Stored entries
"""

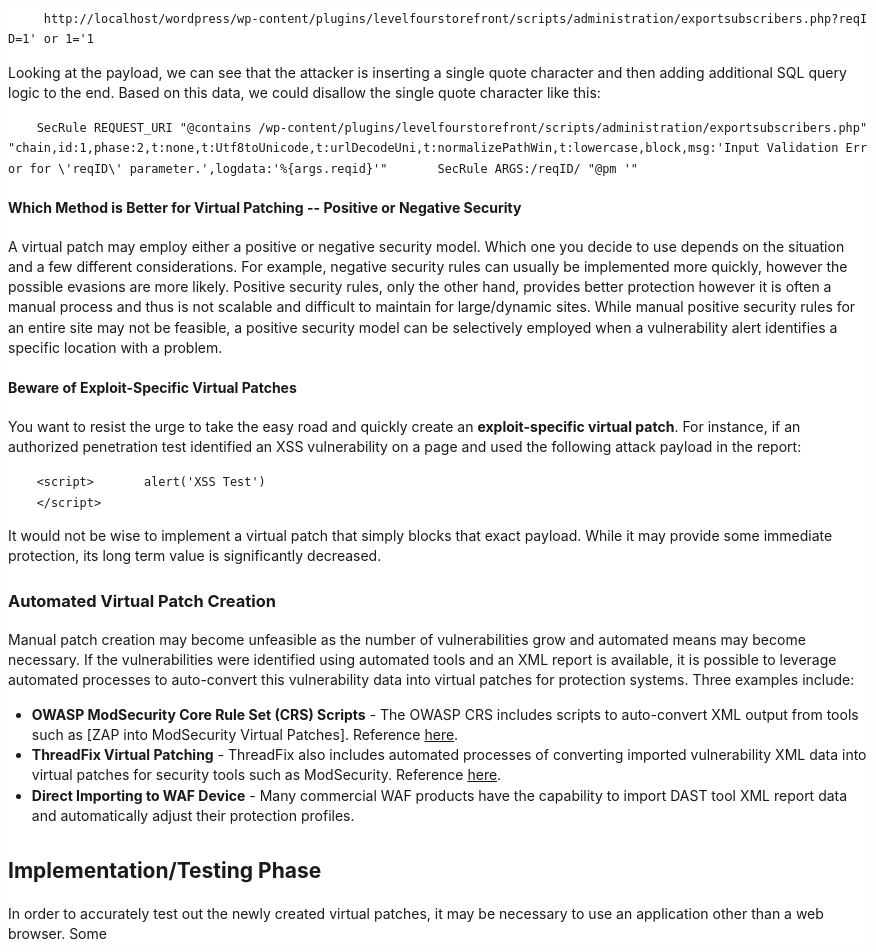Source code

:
 ```
     http://localhost/wordpress/wp-content/plugins/levelfourstorefront/scripts/administration/exportsubscribers.php?reqID=1' or 1='1
```
 
Looking at the payload, we can see that the attacker is inserting a single quote character and then adding additional SQL query logic to the
end. Based on this data, we could disallow the single quote character like this:
 
```
    SecRule REQUEST_URI "@contains /wp-content/plugins/levelfourstorefront/scripts/administration/exportsubscribers.php" "chain,id:1,phase:2,t:none,t:Utf8toUnicode,t:urlDecodeUni,t:normalizePathWin,t:lowercase,block,msg:'Input Validation Error for \'reqID\' parameter.',logdata:'%{args.reqid}'"       SecRule ARGS:/reqID/ "@pm '"
```
 
#### Which Method is Better for Virtual Patching -- Positive or Negative Security 
A virtual patch may employ either a positive or negative security model. Which one you decide to use depends on the situation and a few different
considerations. For example, negative security rules can usually be implemented more quickly, however the possible evasions are more likely.
 Positive security rules, only the other hand, provides better protection
however it is often a manual process and thus is not scalable and difficult to maintain for large/dynamic sites. While manual positive
security rules for an entire site may not be feasible, a positive security model can be selectively employed when a vulnerability alert
identifies a specific location with a problem. 
#### Beware of Exploit-Specific Virtual Patches 
You want to resist the urge to take the easy road and quickly create an **exploit-specific virtual patch**.
 For instance, if an authorized penetration test identified an XSS
vulnerability on a page and used the following attack payload in the report:
 
```
    <script>       alert('XSS Test')
    </script> 
```
 It would not be wise to implement a virtual patch that simply blocks
that exact payload. While it may provide some immediate protection, its long term value is significantly decreased.
 ### Automated Virtual Patch Creation
 Manual patch creation may become unfeasible as the number of
vulnerabilities grow and automated means may become necessary. If the vulnerabilities were identified using automated tools and an XML report
is available, it is possible to leverage automated processes to auto-convert this vulnerability data into virtual patches for protection
systems. 
Three examples include: 
-   **OWASP ModSecurity Core Rule Set (CRS) Scripts** - The OWASP CRS     includes scripts to auto-convert XML output from tools such as \[ZAP
    into ModSecurity Virtual Patches\]. Reference     [here](https://www.trustwave.com/en-us/resources/blogs/spiderlabs-blog/modsecurity-advanced-topic-of-the-week-automated-virtual-patching-using-owasp-zed-attack-proxy).
-   **ThreadFix Virtual Patching** - ThreadFix also includes automated     processes of converting imported vulnerability XML data into virtual
    patches for security tools such as ModSecurity. Reference     [here](https://github.com/denimgroup/threadfix/wiki/Waf-Types#mod_security).
-   **Direct Importing to WAF Device** - Many commercial WAF products     have the capability to import DAST tool XML report data and
    automatically adjust their protection profiles. 
## Implementation/Testing Phase 
In order to accurately test out the newly created virtual patches, it may be necessary to use an application other than a web browser. Some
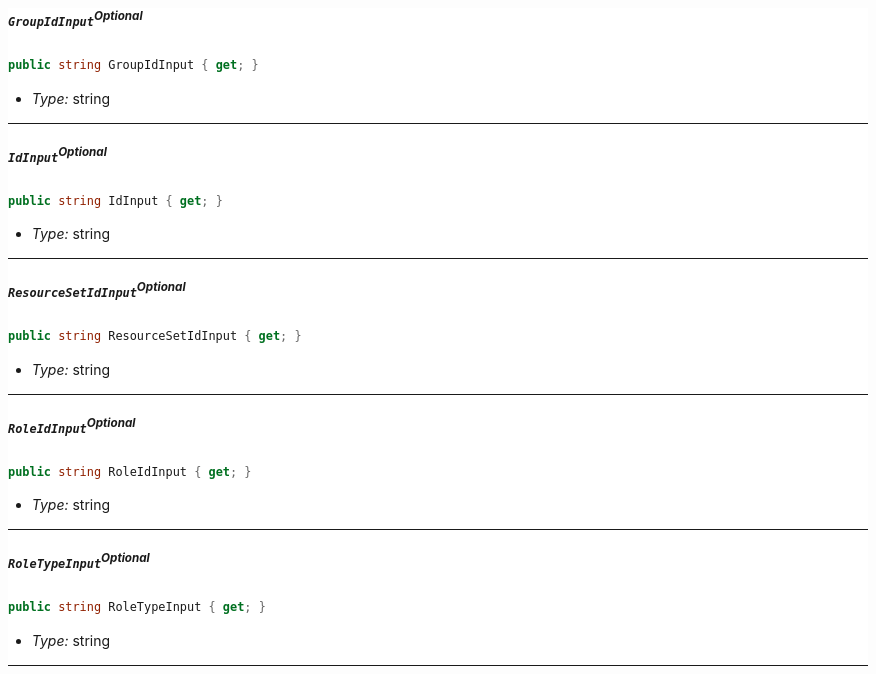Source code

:##### `GroupIdInput`<sup>Optional</sup> <a name="GroupIdInput" id="@cdktf/provider-okta.groupRole.GroupRole.property.groupIdInput"></a>

```csharp
public string GroupIdInput { get; }
```

- *Type:* string

---

##### `IdInput`<sup>Optional</sup> <a name="IdInput" id="@cdktf/provider-okta.groupRole.GroupRole.property.idInput"></a>

```csharp
public string IdInput { get; }
```

- *Type:* string

---

##### `ResourceSetIdInput`<sup>Optional</sup> <a name="ResourceSetIdInput" id="@cdktf/provider-okta.groupRole.GroupRole.property.resourceSetIdInput"></a>

```csharp
public string ResourceSetIdInput { get; }
```

- *Type:* string

---

##### `RoleIdInput`<sup>Optional</sup> <a name="RoleIdInput" id="@cdktf/provider-okta.groupRole.GroupRole.property.roleIdInput"></a>

```csharp
public string RoleIdInput { get; }
```

- *Type:* string

---

##### `RoleTypeInput`<sup>Optional</sup> <a name="RoleTypeInput" id="@cdktf/provider-okta.groupRole.GroupRole.property.roleTypeInput"></a>

```csharp
public string RoleTypeInput { get; }
```

- *Type:* string

---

"""

• WHAT IS NEEDED
Count the lines in these records that hold the string "content". Only the number is wanted.

• RESULT OF THE EXERCISE
2